The app gives you daily summaries of how you sounded throughout the day. Amazon argues that having access to this information will help you understand how you sound to others, and to diagnose social problems in your life, like if you are being tense with your family in the evenings because you are stressed at work during the day.
Making a privacy point, Amazon points out that the device doesn’t start listening until you opt in, and all samples are processed locally on your phone and deleted when the processing is complete.
The device has no screen and does not send frequent notifications. Sensors include an accelerometer, a temperature sensor, a heart rate monitor, and two microphones. You can press a dedicated button to disable or re-enable the microphones at will. In addition to the differentiating Tone feature, the band and service track many of the usual suspects for fitness wearables: sleep, activity, and body fat percentage.
Amazon promises water resistance and battery life up to seven days.

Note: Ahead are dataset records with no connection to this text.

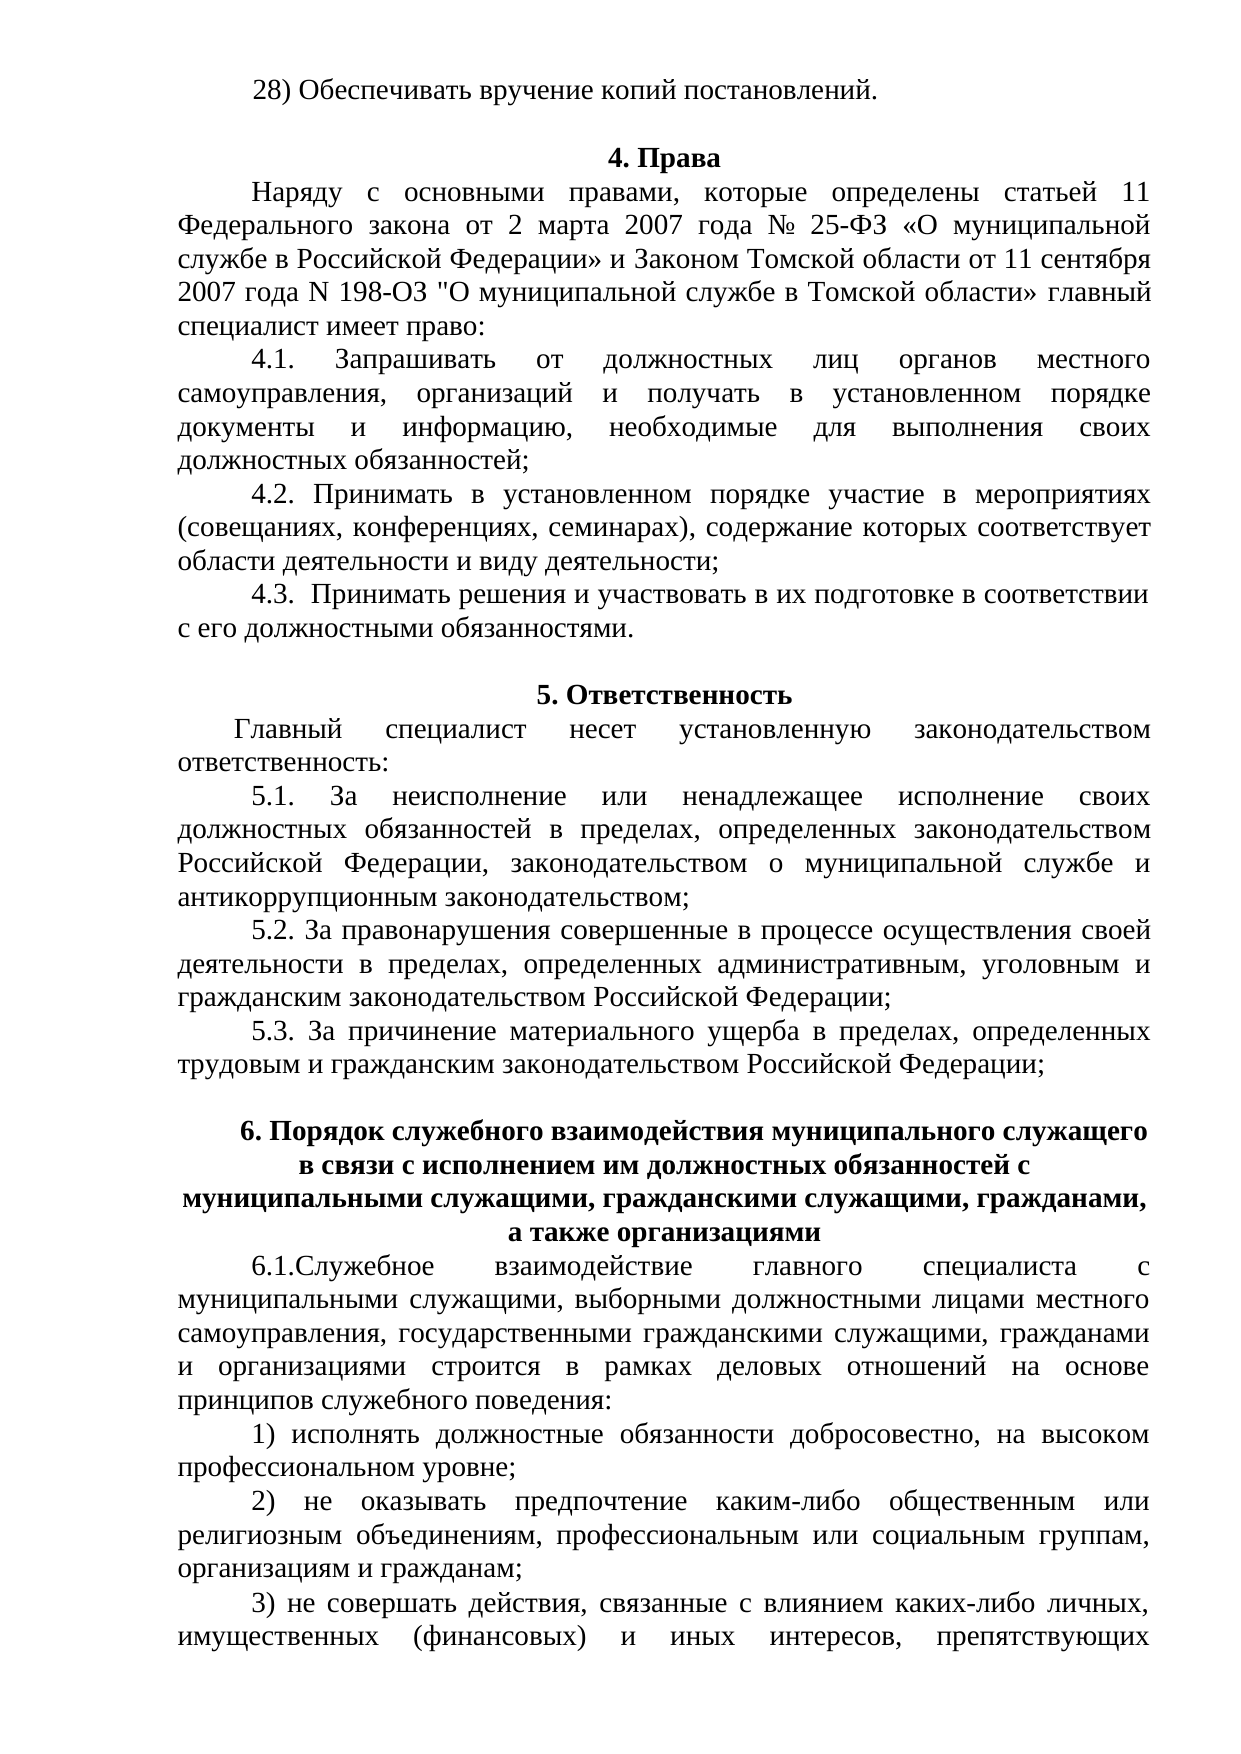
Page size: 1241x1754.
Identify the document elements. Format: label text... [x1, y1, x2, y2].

text Наряду с основными правами, которые определены статьей 11 Федерального закона от 2 марта 2007 года № 25-ФЗ «О муниципальной службе в Российской Федерации» и Законом Томской области от 11 сентября 2007 года N 198-ОЗ "О муниципальной службе в Томской области» главный специалист имеет право: [177, 174, 1152, 342]
text 4.1. Запрашивать от должностных лиц органов местного самоуправления, организаций и получать в установленном порядке документы и информацию, необходимые для выполнения своих должностных обязанностей; [177, 342, 1152, 476]
text 28) Обеспечивать вручение копий постановлений. [177, 71, 1151, 107]
text Главный специалист несет установленную законодательством ответственность: [177, 711, 1152, 778]
text 4. Права [177, 140, 1152, 174]
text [177, 1585, 1151, 1652]
text 2) не оказывать предпочтение каким-либо общественным или религиозным объединениям, профессиональным или социальным группам, организациям и гражданам; [177, 1484, 1151, 1585]
text 6. Порядок служебного взаимодействия муниципального служащего в связи с исполнением им должностных обязанностей с муниципальными служащими, гражданскими служащими, гражданами, а также организациями [177, 1113, 1152, 1248]
text 1) исполнять должностные обязанности добросовестно, на высоком профессиональном уровне; [177, 1416, 1151, 1483]
text 4.3. Принимать решения и участвовать в их подготовке в соответствии с его должностными обязанностями. [177, 577, 1151, 644]
text 4.2. Принимать в установленном порядке участие в мероприятиях (совещаниях, конференциях, семинарах), содержание которых соответствует области деятельности и виду деятельности; [177, 476, 1152, 576]
text 5.1. За неисполнение или ненадлежащее исполнение своих должностных обязанностей в пределах, определенных законодательством Российской Федерации, законодательством о муниципальной службе и антикоррупционным законодательством; [177, 778, 1152, 912]
text 6.1.Служебное взаимодействие главного специалиста с муниципальными служащими, выборными должностными лицами местного самоуправления, государственными гражданскими служащими, гражданами и организациями строится в рамках деловых отношений на основе принципов служебного поведения: [177, 1248, 1151, 1416]
text 5.2. За правонарушения совершенные в процессе осуществления своей деятельности в пределах, определенных административным, уголовным и гражданским законодательством Российской Федерации; [177, 912, 1152, 1013]
text 5.3. За причинение материального ущерба в пределах, определенных трудовым и гражданским законодательством Российской Федерации; [177, 1013, 1152, 1080]
text 5. Ответственность [177, 677, 1152, 711]
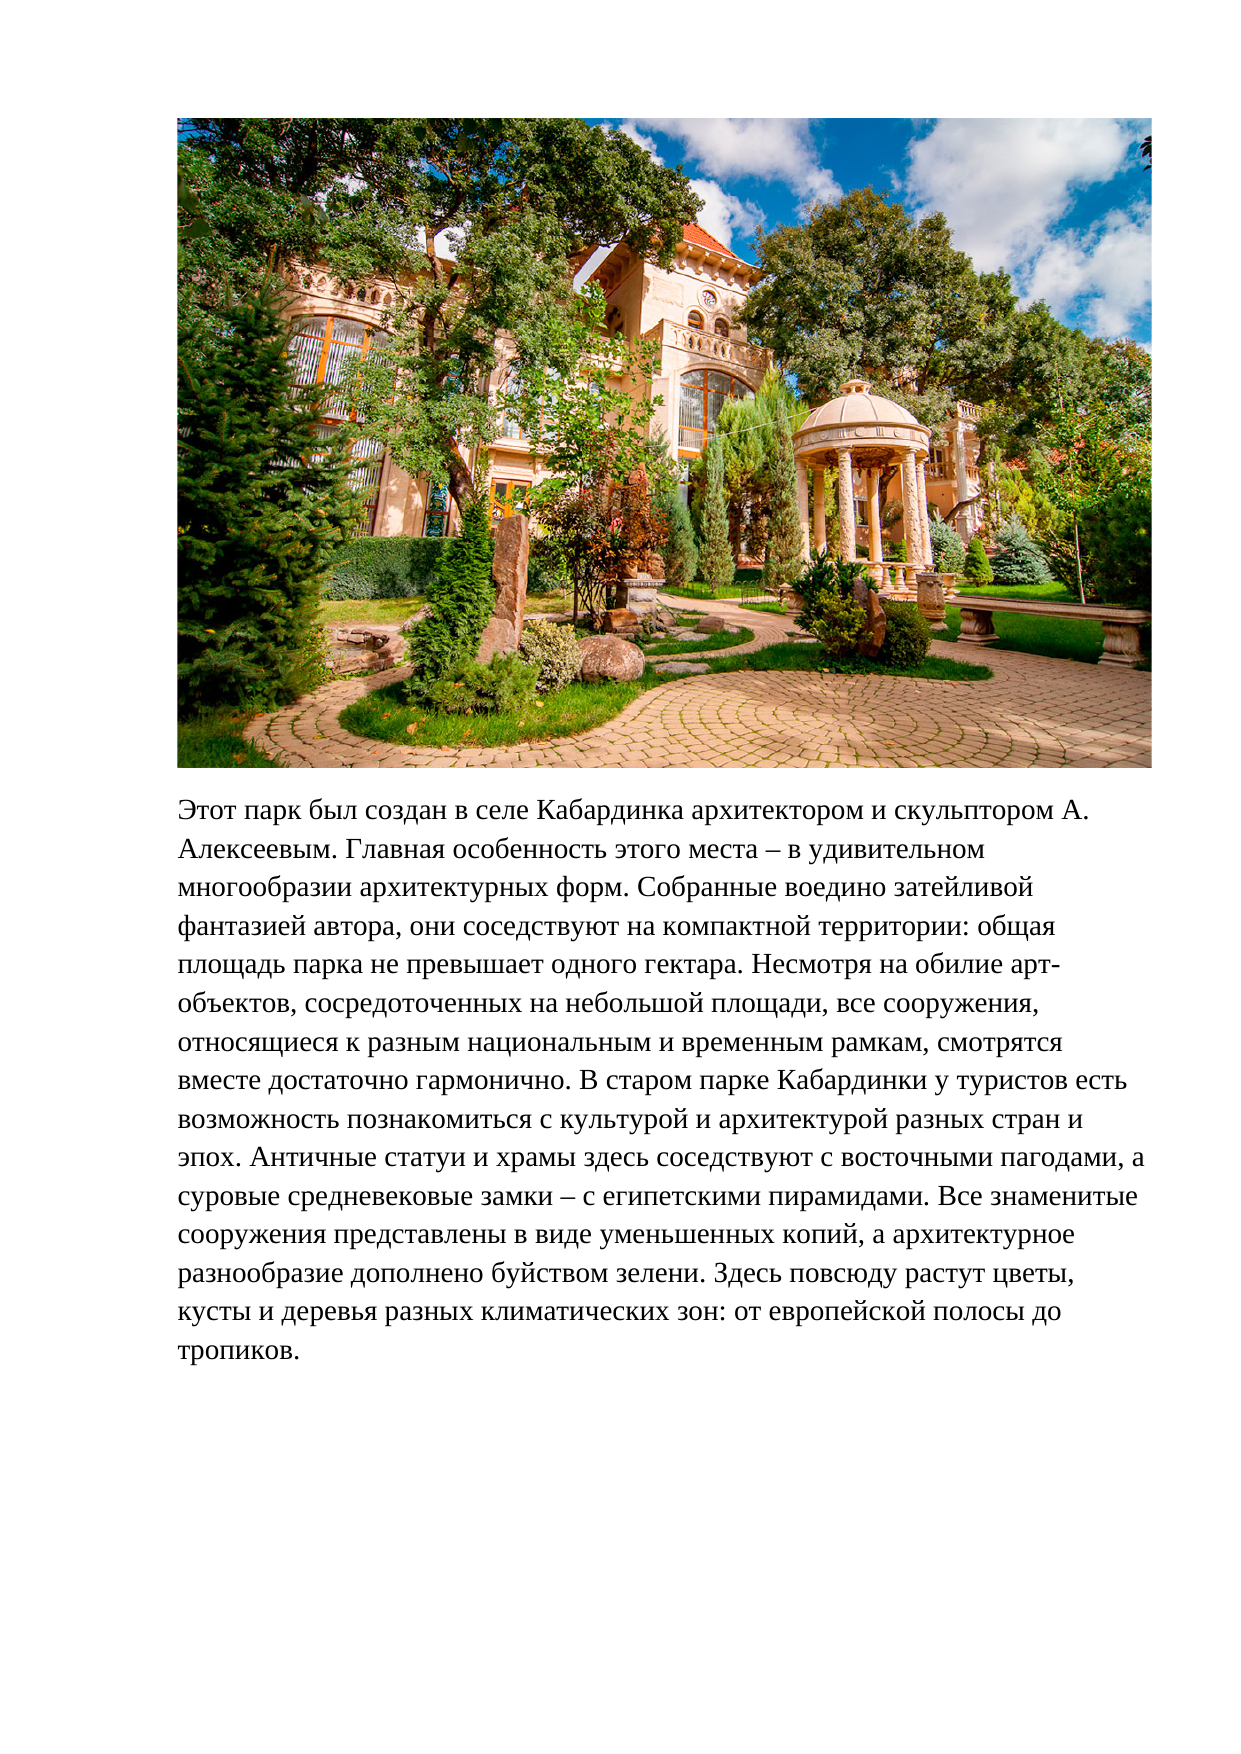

The Halo band comes in three sizes—small, medium, and large—and three colors: winter + silver, blush + rose gold, and black + onyx. The wearable will cost $64.99, and it’s currently in “early access” status on Amazon’s storefront, meaning that you have to request access. Membership is $3.99 per month after a 6-month free trial. The app is available on both iOS and Android.
Amazon hedges in its press release that the above pricing is specific to the early-access period, but the company doesn’t say how much it will cost once it leaves early access, or when that will happen.